- Born: 21 September 1986 (age 39)
- Occupation: lyricist
- Years active: 1986–present

= Wendy Chung (lyricist) =

C-Pop lyricist

Wendy Chung (鍾晴) is a Hong Kong pop and C-Pop lyricist, who was born in Hong Kong.

==Biography==
Chung attended Hennessy Road State primary school and True Light Middle School of Hong Kong, obtaining a B.Sc. in Statistics from the University of Auckland, New Zealand.

In 2006, Cheung worked with a number of friends, including Hong Kong writer Ray Leung, to organise a concert in the Hong Kong Science Museum.
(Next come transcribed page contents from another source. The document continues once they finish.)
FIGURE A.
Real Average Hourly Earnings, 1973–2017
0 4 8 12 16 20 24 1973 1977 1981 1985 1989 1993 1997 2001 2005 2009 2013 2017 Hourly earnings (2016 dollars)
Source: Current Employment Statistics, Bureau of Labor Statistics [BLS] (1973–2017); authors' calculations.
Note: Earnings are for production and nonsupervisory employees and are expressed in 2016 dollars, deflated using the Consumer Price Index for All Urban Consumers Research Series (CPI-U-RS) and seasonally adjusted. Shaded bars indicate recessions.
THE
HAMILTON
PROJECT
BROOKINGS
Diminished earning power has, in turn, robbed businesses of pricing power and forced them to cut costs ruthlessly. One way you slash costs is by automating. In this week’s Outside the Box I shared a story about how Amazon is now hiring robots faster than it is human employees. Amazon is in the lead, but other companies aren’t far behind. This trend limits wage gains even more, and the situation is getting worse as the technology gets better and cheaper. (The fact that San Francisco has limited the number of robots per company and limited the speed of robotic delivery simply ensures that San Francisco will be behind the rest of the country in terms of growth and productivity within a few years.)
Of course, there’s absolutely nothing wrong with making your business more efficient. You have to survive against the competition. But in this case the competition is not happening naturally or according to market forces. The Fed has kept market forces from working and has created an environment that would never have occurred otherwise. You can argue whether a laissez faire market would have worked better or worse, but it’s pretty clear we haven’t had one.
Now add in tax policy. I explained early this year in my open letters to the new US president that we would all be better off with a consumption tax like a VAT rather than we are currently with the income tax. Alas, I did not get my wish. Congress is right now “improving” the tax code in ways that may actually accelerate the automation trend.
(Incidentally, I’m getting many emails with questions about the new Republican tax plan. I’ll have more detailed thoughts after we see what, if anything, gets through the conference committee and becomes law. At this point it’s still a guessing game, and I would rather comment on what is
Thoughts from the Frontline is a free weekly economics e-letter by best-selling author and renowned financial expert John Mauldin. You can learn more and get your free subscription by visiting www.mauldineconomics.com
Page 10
Later in her career, Chung was invited by the producer of boyband C AllStar to collaborate on their singles 我們的電車上 (Our Tram) and 天梯 (Ladder). Ladder was in the top 5 of the RTHK Top 10 Gold Songs, CASH Golden Sail Music Awards, and IFPI Top Ten digital best-selling songs, along with other nominations and awards. As of November 2017, the original MV YouTube video for Ladder has over 17 million views, making it the original Hong Kong Cantonese video with the most YouTube hits. During her career, Chung has also written lyrics for a number of Hong Kong musicians, including Julian Cheung, William So, Twins, Vincy Chan, Shirley Kwan, Jason Chan, Pakho Chau and Kate Tsui.